Bionote: Stefano Rozzoni is a postdoctoral researcher at the University of Bergamo. He has previously worked as a postdoc Assistant and lecturer at Universität Graz, Austria. His current postdoctoral project is dedicated to exploring human-nonhuman relational ethics in contemporary anglophone literary and cultural texts (2010-present) through the lens of the Digital Environmental Humanities. His research interests encompass environmental narratives, posthumanism, and the pastoral genre within British Modernism and contemporary literature and culture. His work includes various media and covers topics such as Franciscanism, ecology, and economics; urban and rural spaces; human-nonhuman relationalities; and ecofascisms.

 

 

Prof. Brian Richardson (University of Maryland)

Representations of Readers in Modern Fiction: Paradoxes and Dilemmas

24.05.2023, 16.00 - 18.00 - Konferezraum 001 (GGK/GCSC Building)

 

 

 
The act of reading is prominently depicted in numerous modern and contemporary narratives, and often produces very mixed results, including disillusion and death. Reading is also often associated with sexual coupling. This talk outlines key moments from the rich history of the representation of reading in fiction and proposes a theoretical framework to embrace the more extreme examples.
 

Bionote: Brian Richardson is a Professor in the English department of the University of Maryland, where he teaches modern literature and narrative theory. He is the author or co-author of seven books, including Unnatural Voices: Extreme Narration in Modern and Contemporary Fiction (2006, Perkins Prize winner); Unnatural Narratives: Theory, History, and Practice (2015), A Poetics of Plot for the Twenty-first Century: Theorizing Unruly Narratives (2019), and Essays on Narrative and Fictionality: Reassessing Nine Central Concepts (2021), a collection of his recent articles on several basic narratological subjects.
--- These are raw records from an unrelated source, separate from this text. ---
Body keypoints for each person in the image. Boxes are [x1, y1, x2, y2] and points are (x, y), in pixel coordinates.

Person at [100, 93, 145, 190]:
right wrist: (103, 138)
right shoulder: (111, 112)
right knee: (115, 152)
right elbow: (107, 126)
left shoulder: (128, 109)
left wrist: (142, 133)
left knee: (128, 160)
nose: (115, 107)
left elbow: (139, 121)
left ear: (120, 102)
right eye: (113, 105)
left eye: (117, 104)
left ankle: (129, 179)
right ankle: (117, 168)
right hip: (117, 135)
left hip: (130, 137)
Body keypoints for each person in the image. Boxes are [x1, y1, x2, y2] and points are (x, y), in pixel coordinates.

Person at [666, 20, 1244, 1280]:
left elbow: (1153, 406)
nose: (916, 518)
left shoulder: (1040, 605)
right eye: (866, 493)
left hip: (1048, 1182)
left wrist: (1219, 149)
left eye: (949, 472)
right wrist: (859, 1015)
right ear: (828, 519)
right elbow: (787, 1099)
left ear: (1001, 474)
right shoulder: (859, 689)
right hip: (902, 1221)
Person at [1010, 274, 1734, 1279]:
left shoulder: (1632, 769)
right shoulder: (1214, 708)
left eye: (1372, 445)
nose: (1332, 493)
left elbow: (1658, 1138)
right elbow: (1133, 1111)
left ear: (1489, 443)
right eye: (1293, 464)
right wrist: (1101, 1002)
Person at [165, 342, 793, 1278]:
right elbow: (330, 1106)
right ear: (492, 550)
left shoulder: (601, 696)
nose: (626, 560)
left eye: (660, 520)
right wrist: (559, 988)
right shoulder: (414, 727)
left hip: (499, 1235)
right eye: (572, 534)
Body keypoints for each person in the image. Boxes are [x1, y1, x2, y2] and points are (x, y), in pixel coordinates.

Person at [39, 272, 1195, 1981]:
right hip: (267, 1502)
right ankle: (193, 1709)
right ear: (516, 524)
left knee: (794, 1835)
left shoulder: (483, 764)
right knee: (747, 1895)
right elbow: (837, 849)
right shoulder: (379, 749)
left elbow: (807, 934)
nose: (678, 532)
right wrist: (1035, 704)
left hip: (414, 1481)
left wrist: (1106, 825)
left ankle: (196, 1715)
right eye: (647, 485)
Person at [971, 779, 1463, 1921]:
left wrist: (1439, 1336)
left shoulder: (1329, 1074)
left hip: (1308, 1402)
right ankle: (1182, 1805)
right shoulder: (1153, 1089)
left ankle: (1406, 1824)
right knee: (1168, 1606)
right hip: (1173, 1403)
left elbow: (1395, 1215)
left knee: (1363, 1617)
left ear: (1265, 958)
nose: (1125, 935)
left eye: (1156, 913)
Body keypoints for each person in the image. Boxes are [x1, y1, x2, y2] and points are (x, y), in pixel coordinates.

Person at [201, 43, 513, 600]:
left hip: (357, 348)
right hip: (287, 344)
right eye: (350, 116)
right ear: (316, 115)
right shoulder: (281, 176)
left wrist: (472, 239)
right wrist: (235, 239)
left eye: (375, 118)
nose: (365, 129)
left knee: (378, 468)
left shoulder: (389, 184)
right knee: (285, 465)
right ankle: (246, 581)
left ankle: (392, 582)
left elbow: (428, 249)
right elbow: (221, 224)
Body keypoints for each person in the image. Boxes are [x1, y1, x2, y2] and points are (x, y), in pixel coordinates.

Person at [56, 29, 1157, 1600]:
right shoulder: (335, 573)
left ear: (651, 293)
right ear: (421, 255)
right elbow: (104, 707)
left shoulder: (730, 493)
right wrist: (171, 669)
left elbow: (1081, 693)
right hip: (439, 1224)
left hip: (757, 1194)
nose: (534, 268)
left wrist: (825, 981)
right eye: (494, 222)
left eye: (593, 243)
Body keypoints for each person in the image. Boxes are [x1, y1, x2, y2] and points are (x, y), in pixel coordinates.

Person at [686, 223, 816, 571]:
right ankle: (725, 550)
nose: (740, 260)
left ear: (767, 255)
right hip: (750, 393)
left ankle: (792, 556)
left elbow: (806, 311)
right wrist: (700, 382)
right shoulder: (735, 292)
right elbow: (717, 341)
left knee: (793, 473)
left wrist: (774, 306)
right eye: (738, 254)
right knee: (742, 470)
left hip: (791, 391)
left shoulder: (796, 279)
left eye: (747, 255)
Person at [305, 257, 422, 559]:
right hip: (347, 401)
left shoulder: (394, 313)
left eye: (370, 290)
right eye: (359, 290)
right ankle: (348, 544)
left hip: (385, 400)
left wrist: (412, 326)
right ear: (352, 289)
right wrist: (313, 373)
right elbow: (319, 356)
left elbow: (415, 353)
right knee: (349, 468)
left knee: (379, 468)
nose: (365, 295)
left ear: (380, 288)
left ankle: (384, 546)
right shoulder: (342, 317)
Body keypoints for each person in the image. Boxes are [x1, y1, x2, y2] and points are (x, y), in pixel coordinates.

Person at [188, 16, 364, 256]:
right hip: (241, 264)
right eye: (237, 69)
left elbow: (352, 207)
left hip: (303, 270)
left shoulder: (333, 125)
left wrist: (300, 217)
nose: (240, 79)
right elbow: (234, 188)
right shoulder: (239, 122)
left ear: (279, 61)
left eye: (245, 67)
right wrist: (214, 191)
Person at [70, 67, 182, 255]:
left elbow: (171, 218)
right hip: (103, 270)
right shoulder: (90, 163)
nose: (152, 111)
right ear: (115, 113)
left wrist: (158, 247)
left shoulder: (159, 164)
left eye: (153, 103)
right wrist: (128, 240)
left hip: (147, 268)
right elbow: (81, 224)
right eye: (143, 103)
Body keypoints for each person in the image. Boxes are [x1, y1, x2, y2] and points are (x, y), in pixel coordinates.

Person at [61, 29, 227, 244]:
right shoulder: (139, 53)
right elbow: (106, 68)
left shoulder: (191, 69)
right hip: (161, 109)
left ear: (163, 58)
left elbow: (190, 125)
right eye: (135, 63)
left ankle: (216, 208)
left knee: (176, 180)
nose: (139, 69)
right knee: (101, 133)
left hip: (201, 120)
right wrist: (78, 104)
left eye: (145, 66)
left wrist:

His latest book, The Reader of Modernist Fiction, is scheduled to be published in 2024. Richardson has edited or co-edited ten collections of essays on narrative theory, including the anthologies Narrative Beginnings: Theories and Practices (2008) and with Jan Alber, Unnatural Narratology: Extensions, Revisions, and Challenges. He guest-edited special issues of Style on Concepts of Narrative (34.2, 2000) and on The Implied Author (44.1, 2011), an issue of Conradiana on Conrad and the Reader (35.1, 2003), and a group of essays on Unnatural Narrative and Feminist Theory in Storyworlds (2016). An issue of Style devoted to an analysis of his work appeared in December 2017. He has published over 100 articles; these have explored reader-response theory, narrative sequence, endings, character, fictionality, realism, African American and postcolonial narratives, the poetics of drama, and the narratives of literary history. His work has been translated into French, German, Czech, Portuguese, Danish, Magyar, Italian, Spanish, Turkish, Arabic, and Chinese. In 2011 he served as President of the International Society for the Study of Narrative.